そうしてその時、花登の持ち物は衣服ごとすべて取り上げられ、代わりにさっき、〈虚棲ミ〉に裂かれてしまったあのボロ布のような服を着せられた。そして押し込められたのは、半地下の薄暗い牢屋。
見張りに立っているらしい優しそうな顔立ちの痩せて小柄な男に『助けて』と話しかけるも、目を逸らしながら無視され、花登は落ち込んだ。
――そうして次の、朝早く。
急に牢の鍵が開き、入ってきたのは二足歩行の蜥蜴のような生き物と、昨日見た片目のうさぎ。それから片耳と尻尾の先が半分しかないうさぎだった。
まだ明けぬ空の下、連れていかれたのはレンガ造りの、熱気のこもる暗い部屋である。
大鍋のような鉄の竈には炭がくべられ、目の前で赤々と炎を上げていた。
そのまま後ろから二人がかりで羽交い締めにされ、その竈の中から一本、赤く焼けた鉄の棒を一瞬はだけた胸に押し当てられる。
そこから数えて九日日ほど――それらは花登にとって陰惨な日々であった。
半地下の牢屋に、花登の他に捕まっている人間は居ないようだったが、時々『イヘヘヘヘヘ!』とどこからか下卑た笑い声が響いてくるのは不気味だった。
やる気がないのか良く目を離す見張りの隙をついて何回か逃げようともした。けれど結局は捕まり、鞭で叩かれ、殴られ、しまいには足枷と紐で繋がれてしまった。
身体中のこの傷跡も、半分はそのときのものだ。
……そういえば一度だけ、すごく豪華で身なりの良い服を着る、狐目の人間の男の前に引き出されたこともあった。

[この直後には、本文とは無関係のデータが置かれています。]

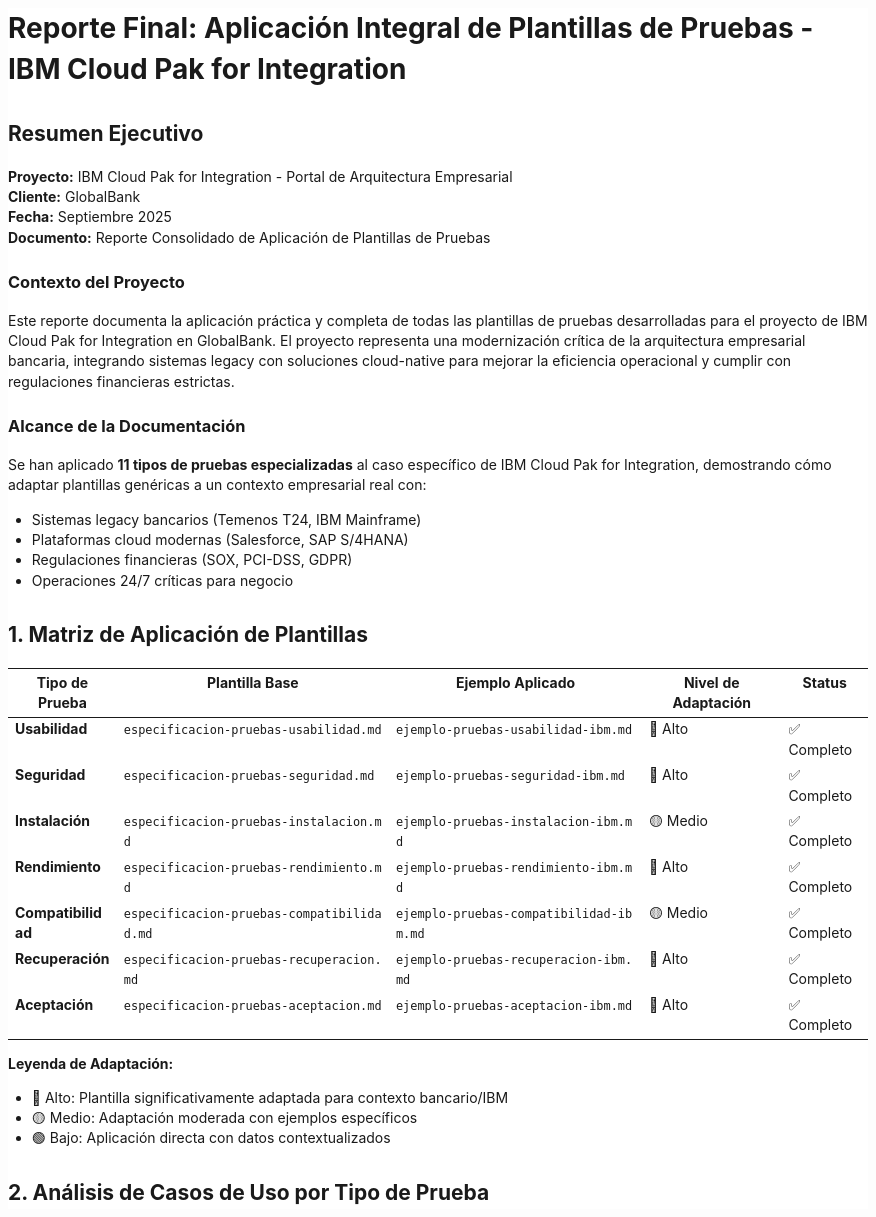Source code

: # Reporte Final: Aplicación Integral de Plantillas de Pruebas - IBM Cloud Pak for Integration

## Resumen Ejecutivo

**Proyecto:** IBM Cloud Pak for Integration - Portal de Arquitectura Empresarial  
**Cliente:** GlobalBank  
**Fecha:** Septiembre 2025  
**Documento:** Reporte Consolidado de Aplicación de Plantillas de Pruebas  

### Contexto del Proyecto
Este reporte documenta la aplicación práctica y completa de todas las plantillas de pruebas desarrolladas para el proyecto de IBM Cloud Pak for Integration en GlobalBank. El proyecto representa una modernización crítica de la arquitectura empresarial bancaria, integrando sistemas legacy con soluciones cloud-native para mejorar la eficiencia operacional y cumplir con regulaciones financieras estrictas.

### Alcance de la Documentación
Se han aplicado **11 tipos de pruebas especializadas** al caso específico de IBM Cloud Pak for Integration, demostrando cómo adaptar plantillas genéricas a un contexto empresarial real con:
- Sistemas legacy bancarios (Temenos T24, IBM Mainframe)
- Plataformas cloud modernas (Salesforce, SAP S/4HANA)
- Regulaciones financieras (SOX, PCI-DSS, GDPR)
- Operaciones 24/7 críticas para negocio

## 1. Matriz de Aplicación de Plantillas

| Tipo de Prueba | Plantilla Base | Ejemplo Aplicado | Nivel de Adaptación | Status |
|----------------|----------------|------------------|---------------------|--------|
| **Usabilidad** | `especificacion-pruebas-usabilidad.md` | `ejemplo-pruebas-usabilidad-ibm.md` | 🔴 Alto | ✅ Completo |
| **Seguridad** | `especificacion-pruebas-seguridad.md` | `ejemplo-pruebas-seguridad-ibm.md` | 🔴 Alto | ✅ Completo |
| **Instalación** | `especificacion-pruebas-instalacion.md` | `ejemplo-pruebas-instalacion-ibm.md` | 🟡 Medio | ✅ Completo |
| **Rendimiento** | `especificacion-pruebas-rendimiento.md` | `ejemplo-pruebas-rendimiento-ibm.md` | 🔴 Alto | ✅ Completo |
| **Compatibilidad** | `especificacion-pruebas-compatibilidad.md` | `ejemplo-pruebas-compatibilidad-ibm.md` | 🟡 Medio | ✅ Completo |
| **Recuperación** | `especificacion-pruebas-recuperacion.md` | `ejemplo-pruebas-recuperacion-ibm.md` | 🔴 Alto | ✅ Completo |
| **Aceptación** | `especificacion-pruebas-aceptacion.md` | `ejemplo-pruebas-aceptacion-ibm.md` | 🔴 Alto | ✅ Completo |

**Leyenda de Adaptación:**
- 🔴 Alto: Plantilla significativamente adaptada para contexto bancario/IBM
- 🟡 Medio: Adaptación moderada con ejemplos específicos
- 🟢 Bajo: Aplicación directa con datos contextualizados

## 2. Análisis de Casos de Uso por Tipo de Prueba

狐目の男は手に持っている水晶のようなものがハマった器具を花登にかざした後、目を輝かせながら花登を指差し、何かしきりに隣に立つ耳の欠けたうさぎに話しかけていた。
『お金みたいな金色のコインを、なんでか分かんないけど耳のないうさぎに見せていました』
『それから、』
――――……人型のあのうさぎたちには、思い出すのすら憚られるような目にも、遭わされた。
(――それ……から…………)
「…………」
テーブルの向かいに座るイチヘイとフィーの前で、しばらく回想と共に文字を綴っていた花登の手は、そこではたりと止まった。
庭の見える、一階の広い部屋だ。
広くて古ぼけたテーブルの端には、さっき食べ終わったばかりの皿が三人分、まだ重ねたまま隅に追いやられている。
吐き気が込み上げてきていた。
けれど、まともな食事なんて久しぶりに食べさせてもらえたのに、ここで吐いてしまうなんてもったいない。それにあまりに申し訳ないとも思った。
さっき裏庭の外れに建つ離れのお風呂に入れさせてもらって、フィーゼィリタスの着替えまで貸してもらった花登だった。
相変わらず大人の服だから袖も裾もぶかぶかだけど、二枚重ね着できたからもう肌寒くもない。今のところ脚の鎖はそのままだが、それも鍵がないのだから仕方ないことだ。
ちゃんと優しくしてもらったと、彼女は思っている。……それにさっき、花登にここに居てもいいと、二人は言ってくれた。
「――ハナトちゃん、だいじょうぶ……?」
「あ゛? 続けないのか……?」
――そしていま向かい合うテーブルの向こうから、目付きの鋭い男と長い耳をかしげる翠の目の生物が、背中を丸めてしまった花登を見つめている。
(だめ。ちゃんとして、あたし。続きを……続きを話さなきゃ……)
何とか顔を上げた。フィーゼィリタスが心配そうな顔で立ち上がる素振りを見せたため、花登はふるふると首を降って大丈夫だと伝える。
申し訳ないとは思う。でも花登はやはり、フィーゼィリタスが少し怖い。